Now, open up a rviv2 window in a seperate terminal with :
source /opt/ros/DISTRO/setup.bash
rviz2
Add the following displays and panels to RVIZ:
Changed the ‘Fixed frame’ to ‘map’
‘Add’ button under displays and ‘by topic’ tab, select the ‘/map’ topic.
‘Add’ button under displays and ‘by display type’ add a transform.

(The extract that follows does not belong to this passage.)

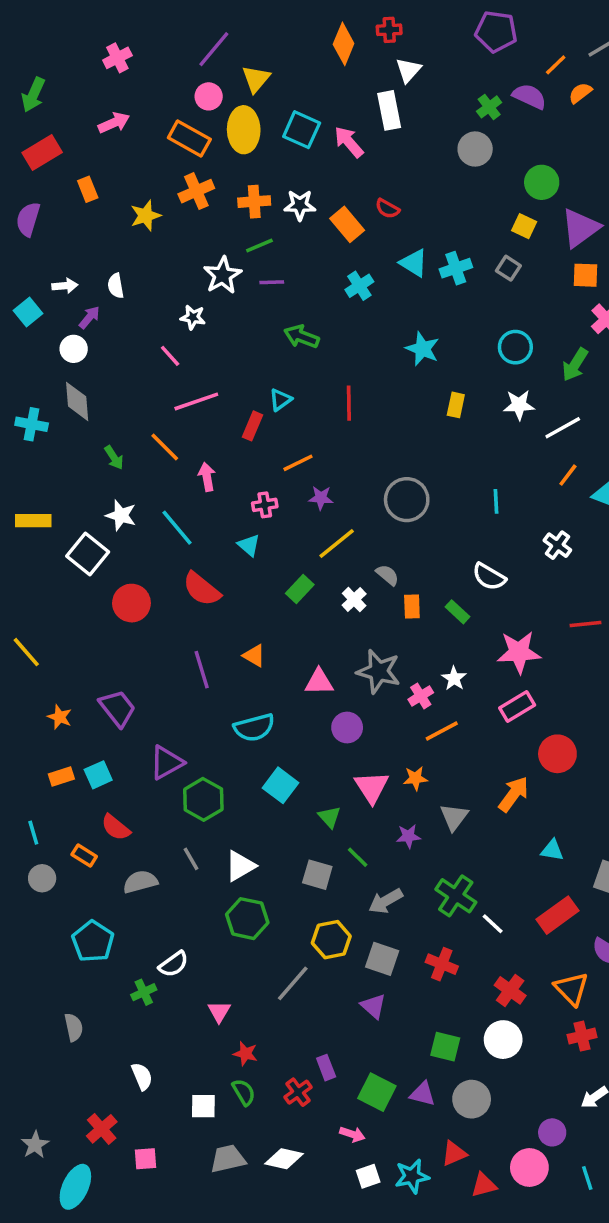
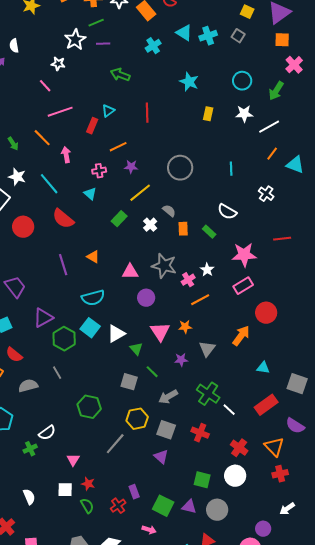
cyan square: (280, 785) -> (90, 328), moved
white triangle: (240, 866) -> (116, 334), moved
white square: (203, 1106) -> (65, 490), moved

‘Panels’ on the top menu, select ‘add new panel’ and select the SLAMToolBoxPlugin
It should look like something like this:
Flying and mapping
While still connected to the crazyflie with the server, open another terminal and type:
source /opt/ros/DISTRO/setup.bash
ros2 run teleop_twist_keyboard teleop_twist_keyboard
and make the crazyflie take off with the ‘t’ key on your keyboard. Now fly around the room to make a map of it.
Note
Tip: start with turning slowly with yaw, which should be enough to get most of the room.
Once you are happy, you can save the map with ‘Save Map’ in the SLAM toolbox panel, and land the crazyflie with ‘t’ with teleop_twist_keyboard.
If not, you could tweak with the parameters of the SLAM toolbox to get a better result.